From the forum thread about Tanglefree decoys, set down word for word the passage that begins with the words containing "## Chaws (Oct" and ends with "line these days?".

§ **Excerpt provided**
-*-*-

# Tanglefree's New Lessor Canada Decoys



## Big Hunt (Mar 19, 2008)

These will be available in 6 packs

MSRP $119.99 per six

Up-Right pack will include

2-short Rester
2-active
2-high active

Feeder pack will include

6 one piece feeders.

They will come with 2 stakes per decoy. One motion ring base and one field motion stake.


----------



## Big Hunt (Mar 19, 2008)

Short Rester


----------



## Big Hunt (Mar 19, 2008)

High active and Feeder


----------



## Big Hunt (Mar 19, 2008)

Another one


----------



## blhunter3 (May 5, 2007)

Looks like a pretty good decoy.


----------



## Chaws (Oct 12, 2007)

They look nice, a little light for up here but early season they would mix well. I'm surprised there isn't a copyright on that type of motion system. Looks like these, dakota's, and hardcores are using the same thing these days.


----------



## Matt Jones (Mar 6, 2002)

Tanglefree...a company who used to make decoy line...now has decoys, blinds, bags, etc., when did this happen?

What company related to hunting, DOESN'T have a decoy line these days?

-*-*-

§ **Dataset records**

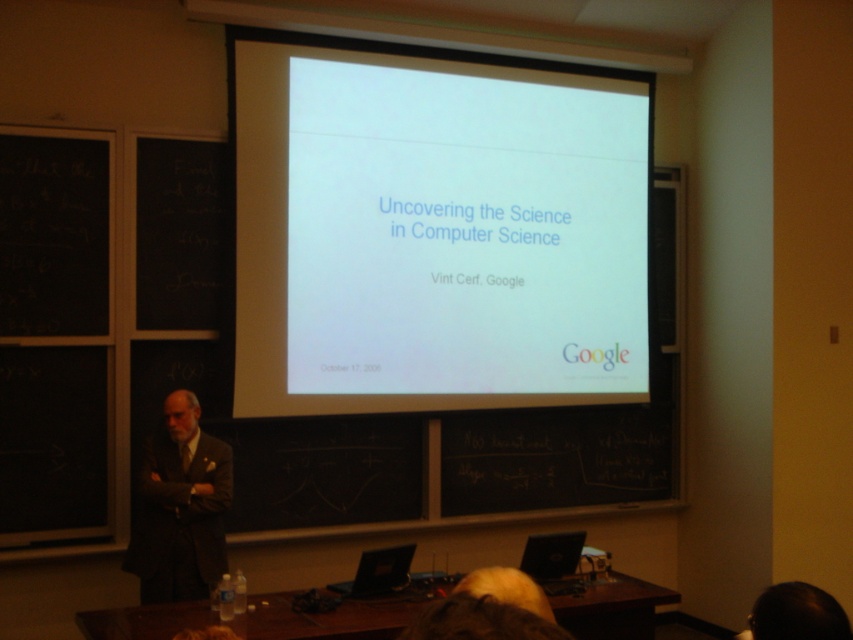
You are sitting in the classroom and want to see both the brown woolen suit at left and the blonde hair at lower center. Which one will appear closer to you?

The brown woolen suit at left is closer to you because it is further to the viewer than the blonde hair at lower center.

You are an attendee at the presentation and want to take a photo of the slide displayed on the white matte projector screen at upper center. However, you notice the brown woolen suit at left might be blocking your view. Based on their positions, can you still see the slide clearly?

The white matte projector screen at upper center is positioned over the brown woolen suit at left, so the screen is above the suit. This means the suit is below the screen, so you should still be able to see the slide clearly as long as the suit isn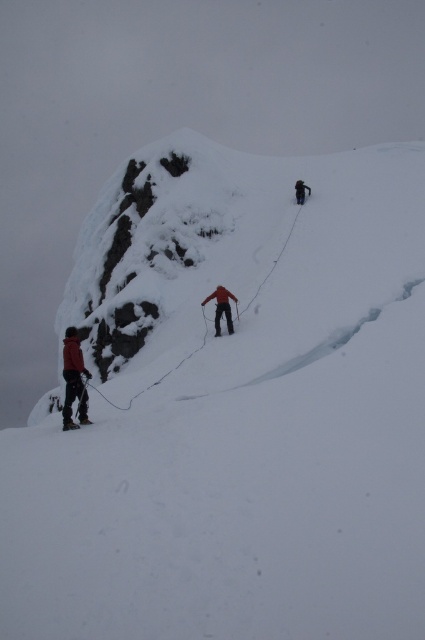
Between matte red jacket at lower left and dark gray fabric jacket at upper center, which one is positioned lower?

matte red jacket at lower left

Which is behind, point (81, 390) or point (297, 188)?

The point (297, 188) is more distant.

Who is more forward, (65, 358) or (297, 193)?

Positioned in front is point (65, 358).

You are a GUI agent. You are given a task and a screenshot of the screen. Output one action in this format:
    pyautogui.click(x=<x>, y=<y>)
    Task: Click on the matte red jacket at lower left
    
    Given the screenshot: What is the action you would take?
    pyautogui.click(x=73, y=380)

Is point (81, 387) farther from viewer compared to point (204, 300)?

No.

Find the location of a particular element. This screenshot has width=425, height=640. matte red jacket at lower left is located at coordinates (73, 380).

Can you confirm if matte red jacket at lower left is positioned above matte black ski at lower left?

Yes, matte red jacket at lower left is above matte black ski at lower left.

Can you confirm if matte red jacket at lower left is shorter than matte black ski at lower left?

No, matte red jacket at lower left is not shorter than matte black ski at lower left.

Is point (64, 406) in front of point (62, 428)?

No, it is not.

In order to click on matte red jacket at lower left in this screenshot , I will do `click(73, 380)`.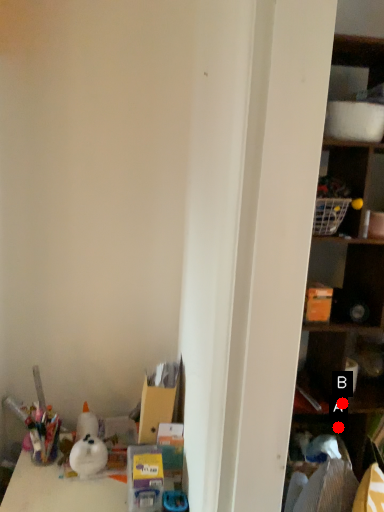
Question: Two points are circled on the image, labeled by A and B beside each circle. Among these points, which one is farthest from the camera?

-*-*-

§ **The completed task**
## Chaws (Oct 12, 2007)

They look nice, a little light for up here but early season they would mix well. I'm surprised there isn't a copyright on that type of motion system. Looks like these, dakota's, and hardcores are using the same thing these days.


----------



## Matt Jones (Mar 6, 2002)

Tanglefree...a company who used to make decoy line...now has decoys, blinds, bags, etc., when did this happen?

What company related to hunting, DOESN'T have a decoy line these days?